In support of this message there is also the growth of earthquakes, which certainly can have nothing in common with climatic conditions, very similar to the increase in all natural disasters: the increase in recorded earthquakes can reasonably be almost entirely the result of better reporting.

Also in the UNDRR report the warning to the reader is present, but in a very softened version and the dominant today climate-catastrophic interpretation definitely prevails“While better recording and reporting may partly explain some of the increase in events, much of it is due to a significant rise in the number of climate-related disasters “

What is the reason for this climate-centric interpretation? Perhaps a revision of the pre-2000 data?

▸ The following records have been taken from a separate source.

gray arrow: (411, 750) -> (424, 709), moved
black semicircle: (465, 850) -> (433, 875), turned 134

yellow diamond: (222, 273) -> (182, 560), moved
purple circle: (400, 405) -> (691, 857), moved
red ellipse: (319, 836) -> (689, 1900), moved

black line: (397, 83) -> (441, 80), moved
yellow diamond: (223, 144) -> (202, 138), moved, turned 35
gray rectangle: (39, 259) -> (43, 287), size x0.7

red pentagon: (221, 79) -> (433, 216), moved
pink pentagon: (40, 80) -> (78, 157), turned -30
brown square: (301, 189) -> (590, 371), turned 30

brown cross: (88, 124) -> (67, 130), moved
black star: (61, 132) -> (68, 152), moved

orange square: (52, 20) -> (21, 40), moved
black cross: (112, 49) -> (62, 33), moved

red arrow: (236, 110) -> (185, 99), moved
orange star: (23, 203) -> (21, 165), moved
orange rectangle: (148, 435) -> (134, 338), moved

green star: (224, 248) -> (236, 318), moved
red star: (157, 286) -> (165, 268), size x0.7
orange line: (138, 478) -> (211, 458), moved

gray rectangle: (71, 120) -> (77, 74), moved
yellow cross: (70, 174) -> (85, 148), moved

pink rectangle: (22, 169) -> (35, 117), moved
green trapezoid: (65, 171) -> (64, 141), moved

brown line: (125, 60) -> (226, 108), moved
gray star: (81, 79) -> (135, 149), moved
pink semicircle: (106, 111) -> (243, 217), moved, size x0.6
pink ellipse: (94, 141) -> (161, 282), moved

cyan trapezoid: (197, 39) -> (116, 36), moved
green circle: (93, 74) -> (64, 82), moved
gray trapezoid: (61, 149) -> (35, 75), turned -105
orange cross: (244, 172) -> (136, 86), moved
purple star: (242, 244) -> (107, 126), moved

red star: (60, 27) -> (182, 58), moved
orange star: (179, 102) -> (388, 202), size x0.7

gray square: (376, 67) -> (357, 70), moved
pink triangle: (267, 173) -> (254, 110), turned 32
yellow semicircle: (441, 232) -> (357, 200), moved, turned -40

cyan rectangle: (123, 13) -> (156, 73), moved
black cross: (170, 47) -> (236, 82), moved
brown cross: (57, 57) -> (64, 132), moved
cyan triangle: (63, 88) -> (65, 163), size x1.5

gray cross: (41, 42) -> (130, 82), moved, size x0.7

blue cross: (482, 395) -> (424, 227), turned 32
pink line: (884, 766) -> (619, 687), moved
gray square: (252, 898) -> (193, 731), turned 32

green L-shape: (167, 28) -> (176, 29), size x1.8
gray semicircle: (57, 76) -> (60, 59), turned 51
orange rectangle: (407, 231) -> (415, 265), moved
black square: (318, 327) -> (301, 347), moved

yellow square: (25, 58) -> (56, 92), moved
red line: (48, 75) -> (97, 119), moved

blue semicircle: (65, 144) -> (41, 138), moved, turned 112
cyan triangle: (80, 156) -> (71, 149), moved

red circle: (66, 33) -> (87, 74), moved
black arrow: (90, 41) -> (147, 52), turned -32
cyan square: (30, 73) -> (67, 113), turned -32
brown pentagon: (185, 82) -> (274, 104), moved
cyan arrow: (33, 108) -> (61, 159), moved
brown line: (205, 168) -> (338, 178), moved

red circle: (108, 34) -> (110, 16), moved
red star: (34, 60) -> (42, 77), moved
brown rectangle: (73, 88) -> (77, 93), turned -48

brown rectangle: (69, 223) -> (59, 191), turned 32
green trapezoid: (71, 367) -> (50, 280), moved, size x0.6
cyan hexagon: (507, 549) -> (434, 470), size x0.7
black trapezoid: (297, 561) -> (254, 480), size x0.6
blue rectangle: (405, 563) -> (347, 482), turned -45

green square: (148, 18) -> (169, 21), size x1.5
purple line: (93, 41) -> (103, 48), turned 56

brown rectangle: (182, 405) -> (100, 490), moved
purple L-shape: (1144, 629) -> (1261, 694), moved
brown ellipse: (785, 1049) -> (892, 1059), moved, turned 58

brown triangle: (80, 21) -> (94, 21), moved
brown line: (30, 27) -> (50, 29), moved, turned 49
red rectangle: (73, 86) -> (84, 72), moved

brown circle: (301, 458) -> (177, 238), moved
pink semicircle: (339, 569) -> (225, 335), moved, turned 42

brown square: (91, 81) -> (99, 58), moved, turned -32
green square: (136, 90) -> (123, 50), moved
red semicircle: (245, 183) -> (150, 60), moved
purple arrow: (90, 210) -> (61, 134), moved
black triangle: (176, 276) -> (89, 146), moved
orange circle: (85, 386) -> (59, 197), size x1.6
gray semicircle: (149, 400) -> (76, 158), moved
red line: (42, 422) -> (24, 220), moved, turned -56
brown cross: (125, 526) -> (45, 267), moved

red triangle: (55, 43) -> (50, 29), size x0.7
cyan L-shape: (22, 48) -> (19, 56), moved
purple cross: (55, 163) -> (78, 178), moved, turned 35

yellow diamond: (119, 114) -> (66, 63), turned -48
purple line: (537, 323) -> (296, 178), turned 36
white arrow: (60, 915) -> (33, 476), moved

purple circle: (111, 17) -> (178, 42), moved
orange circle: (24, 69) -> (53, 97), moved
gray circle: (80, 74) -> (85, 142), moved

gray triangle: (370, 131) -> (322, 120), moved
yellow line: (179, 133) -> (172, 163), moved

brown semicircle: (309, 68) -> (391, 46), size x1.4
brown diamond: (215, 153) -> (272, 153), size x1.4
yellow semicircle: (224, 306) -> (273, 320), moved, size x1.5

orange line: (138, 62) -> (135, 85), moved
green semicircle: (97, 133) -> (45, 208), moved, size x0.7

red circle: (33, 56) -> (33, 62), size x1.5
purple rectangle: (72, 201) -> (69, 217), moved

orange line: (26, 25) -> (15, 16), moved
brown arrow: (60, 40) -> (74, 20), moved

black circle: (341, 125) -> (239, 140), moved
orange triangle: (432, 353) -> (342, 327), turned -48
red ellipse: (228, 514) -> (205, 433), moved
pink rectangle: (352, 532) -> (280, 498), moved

Let’s go back to the CRED 2004 report (CRED2004) and let’s make a comparison between the data underlying the conclusions then reported and the data relating to the same years but extracted today from the public CRED database.

The table does not show any significant increase, possibly a slight decrease, but the data are essentially in agreement.

Going for a more detailed comparison, even the annual disaster analysis shows a substantial agreement between the data referred to in the 2004 CRED report with those currently present in the CRED database.

The figure shows the time series 1974-2003 of natural disasters as now reported in the CRED database (blue line) and as shown in figure 5 of CRED 2004 report (red line).

Both comparisons, for the total number of natural disasters in the period, and year by year, show that the data have not changed significantly. The trend of natural disasters, since the time when their reporting can be considered reliable according to the CRED researchers, even shows a 15% decrease from 2000 to today.

Given this conclusion, what is the reason why the message issued in the UNDRR report speaks of a “staggering rise in climate-related disasters over the last twenty years » up to the point that « we are turning our only home into an uninhabitable hell for millions of people « , thereby ignoring the calls for caution in the data interpretation expressed several times by CRED?

On October the 21st we have directly posed this question to the CRED Director Debarati Guha-Sapir who diplomatically turned it over to Denis McClean, the UN official that co-authored the UNDRR report. With an email on November the 4th we solicited an answer from Dr McClean but we are still awaiting for it.


(ONU2020) Human cost of disasters – An overview of the last 20 years 2000-2019

(CRED2004) Thirty Years Of Natural Disasters 1974-2003: The Numbers, CRED 2004

(CRED2007) Annual Disaster Statistical Review, CRED 2007

(CRED2015) The human cost of natural disasters, – a global perspective – 2015.